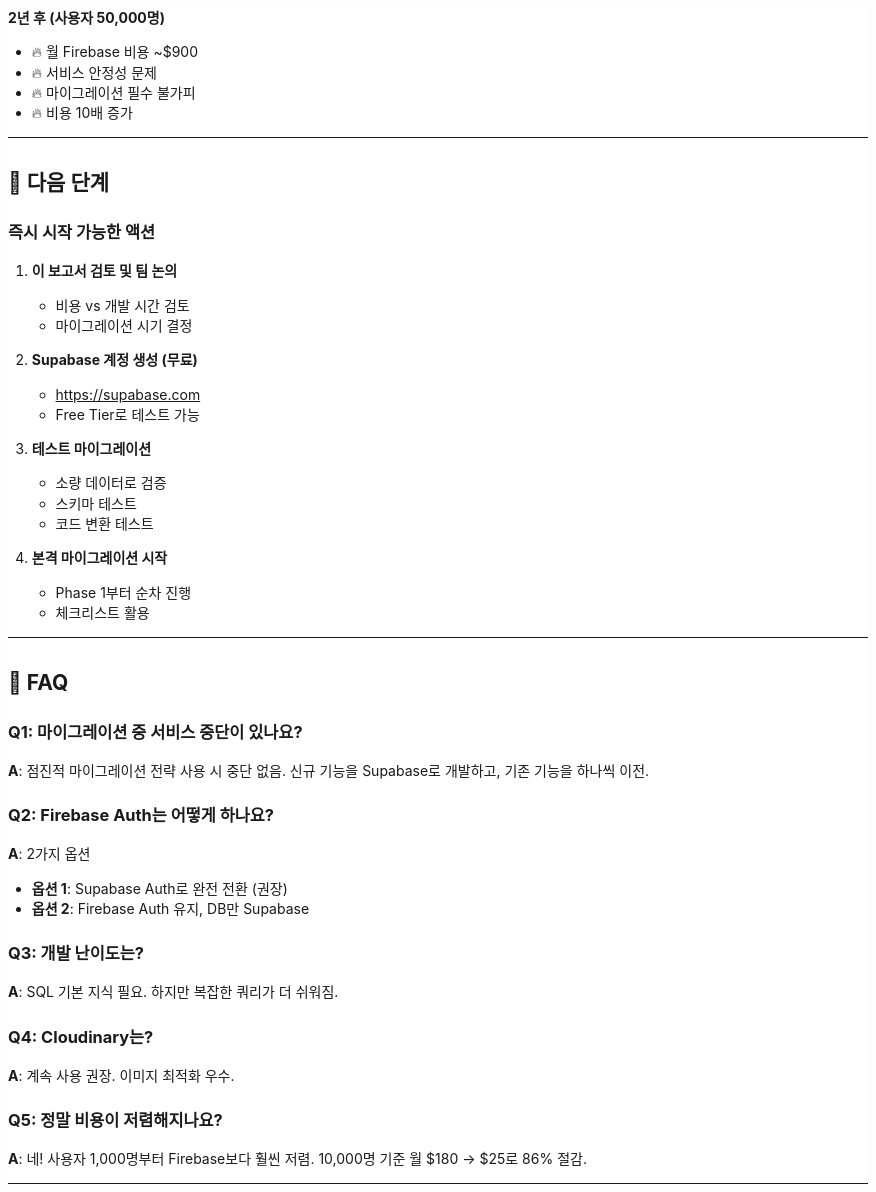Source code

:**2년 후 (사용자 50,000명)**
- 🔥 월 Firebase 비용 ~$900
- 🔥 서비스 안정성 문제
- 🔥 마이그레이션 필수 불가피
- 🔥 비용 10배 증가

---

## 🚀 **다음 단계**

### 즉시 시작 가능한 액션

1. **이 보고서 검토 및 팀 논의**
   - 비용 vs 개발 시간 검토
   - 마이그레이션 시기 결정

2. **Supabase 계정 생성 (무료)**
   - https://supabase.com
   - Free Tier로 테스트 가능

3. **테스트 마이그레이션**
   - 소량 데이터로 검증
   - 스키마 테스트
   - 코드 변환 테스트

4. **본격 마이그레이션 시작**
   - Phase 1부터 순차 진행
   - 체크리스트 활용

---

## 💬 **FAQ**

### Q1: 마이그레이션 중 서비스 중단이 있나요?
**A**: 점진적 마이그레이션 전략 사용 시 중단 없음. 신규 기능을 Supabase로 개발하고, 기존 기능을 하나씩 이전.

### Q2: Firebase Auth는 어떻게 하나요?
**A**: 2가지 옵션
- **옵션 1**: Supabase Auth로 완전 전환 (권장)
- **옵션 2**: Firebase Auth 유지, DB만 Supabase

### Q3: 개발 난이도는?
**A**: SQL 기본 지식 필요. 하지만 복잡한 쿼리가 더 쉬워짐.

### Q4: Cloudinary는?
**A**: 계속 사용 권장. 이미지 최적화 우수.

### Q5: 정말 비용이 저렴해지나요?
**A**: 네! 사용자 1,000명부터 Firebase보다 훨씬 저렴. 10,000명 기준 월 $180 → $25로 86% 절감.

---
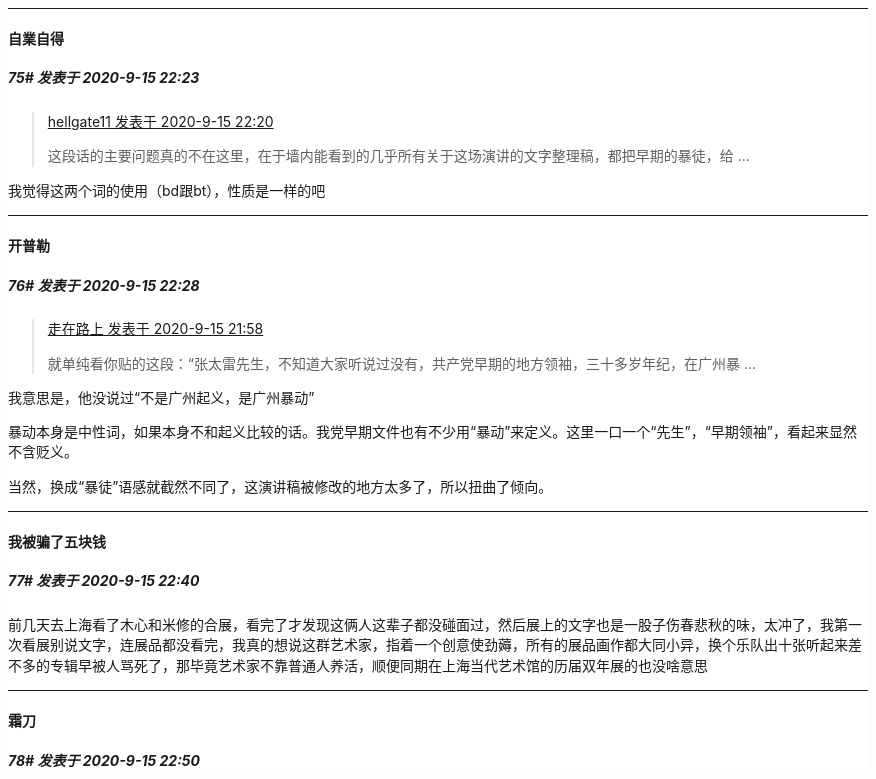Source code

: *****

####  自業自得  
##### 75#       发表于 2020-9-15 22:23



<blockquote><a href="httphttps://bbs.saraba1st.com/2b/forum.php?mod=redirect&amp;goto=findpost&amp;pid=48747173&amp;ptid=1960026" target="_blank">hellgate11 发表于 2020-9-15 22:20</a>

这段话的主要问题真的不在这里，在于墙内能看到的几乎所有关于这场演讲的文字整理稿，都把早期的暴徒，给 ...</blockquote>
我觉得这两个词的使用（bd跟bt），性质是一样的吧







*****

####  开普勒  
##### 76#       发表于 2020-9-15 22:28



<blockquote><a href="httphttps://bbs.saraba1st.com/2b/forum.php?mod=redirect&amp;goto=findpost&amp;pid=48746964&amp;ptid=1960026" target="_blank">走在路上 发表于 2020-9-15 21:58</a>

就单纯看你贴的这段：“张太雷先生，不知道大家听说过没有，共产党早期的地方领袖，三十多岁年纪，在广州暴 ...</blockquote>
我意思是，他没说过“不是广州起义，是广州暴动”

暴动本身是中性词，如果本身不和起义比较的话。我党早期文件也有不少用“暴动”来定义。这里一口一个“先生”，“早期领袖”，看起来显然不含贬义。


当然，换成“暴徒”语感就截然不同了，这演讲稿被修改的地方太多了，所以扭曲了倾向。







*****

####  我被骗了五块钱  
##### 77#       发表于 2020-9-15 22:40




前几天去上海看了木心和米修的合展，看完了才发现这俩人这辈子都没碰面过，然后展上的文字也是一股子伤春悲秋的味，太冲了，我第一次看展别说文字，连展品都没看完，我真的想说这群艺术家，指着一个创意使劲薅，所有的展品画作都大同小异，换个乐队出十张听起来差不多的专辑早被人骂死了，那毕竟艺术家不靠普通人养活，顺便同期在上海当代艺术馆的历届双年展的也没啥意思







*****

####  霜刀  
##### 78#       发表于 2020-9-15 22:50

* * *

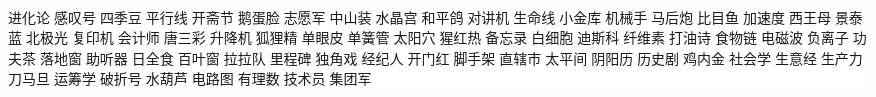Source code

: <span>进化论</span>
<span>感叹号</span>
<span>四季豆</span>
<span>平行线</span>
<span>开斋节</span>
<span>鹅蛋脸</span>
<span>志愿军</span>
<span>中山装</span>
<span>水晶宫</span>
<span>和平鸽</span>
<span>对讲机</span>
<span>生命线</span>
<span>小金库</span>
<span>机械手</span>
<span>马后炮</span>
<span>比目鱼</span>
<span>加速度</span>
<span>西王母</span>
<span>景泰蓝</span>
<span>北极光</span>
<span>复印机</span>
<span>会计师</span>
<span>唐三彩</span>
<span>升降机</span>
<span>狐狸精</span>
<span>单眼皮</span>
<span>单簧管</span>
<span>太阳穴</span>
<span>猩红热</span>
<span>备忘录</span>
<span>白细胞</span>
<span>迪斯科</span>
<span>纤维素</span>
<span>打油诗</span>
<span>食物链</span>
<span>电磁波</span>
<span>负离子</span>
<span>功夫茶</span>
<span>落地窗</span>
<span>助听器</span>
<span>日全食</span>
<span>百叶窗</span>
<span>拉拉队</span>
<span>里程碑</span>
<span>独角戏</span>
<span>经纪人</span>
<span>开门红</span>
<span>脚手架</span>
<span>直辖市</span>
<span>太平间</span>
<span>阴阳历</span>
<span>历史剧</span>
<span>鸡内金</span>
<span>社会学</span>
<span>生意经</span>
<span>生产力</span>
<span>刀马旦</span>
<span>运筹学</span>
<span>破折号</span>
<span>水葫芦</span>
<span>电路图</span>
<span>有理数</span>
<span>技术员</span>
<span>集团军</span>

---

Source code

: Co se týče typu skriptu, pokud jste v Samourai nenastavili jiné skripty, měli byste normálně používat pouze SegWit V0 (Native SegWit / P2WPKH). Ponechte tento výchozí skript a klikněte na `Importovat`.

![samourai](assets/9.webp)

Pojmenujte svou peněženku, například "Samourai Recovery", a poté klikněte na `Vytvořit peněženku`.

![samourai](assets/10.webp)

§ **Exercise directions**
Which lines hold the string "마이그레이션"? Copy all of them from the data above.

§ **Result for this task**
- 🔥 마이그레이션 필수 불가피
   - 마이그레이션 시기 결정
3. **테스트 마이그레이션**
4. **본격 마이그레이션 시작**
### Q1: 마이그레이션 중 서비스 중단이 있나요?
**A**: 점진적 마이그레이션 전략 사용 시 중단 없음. 신규 기능을 Supabase로 개발하고, 기존 기능을 하나씩 이전.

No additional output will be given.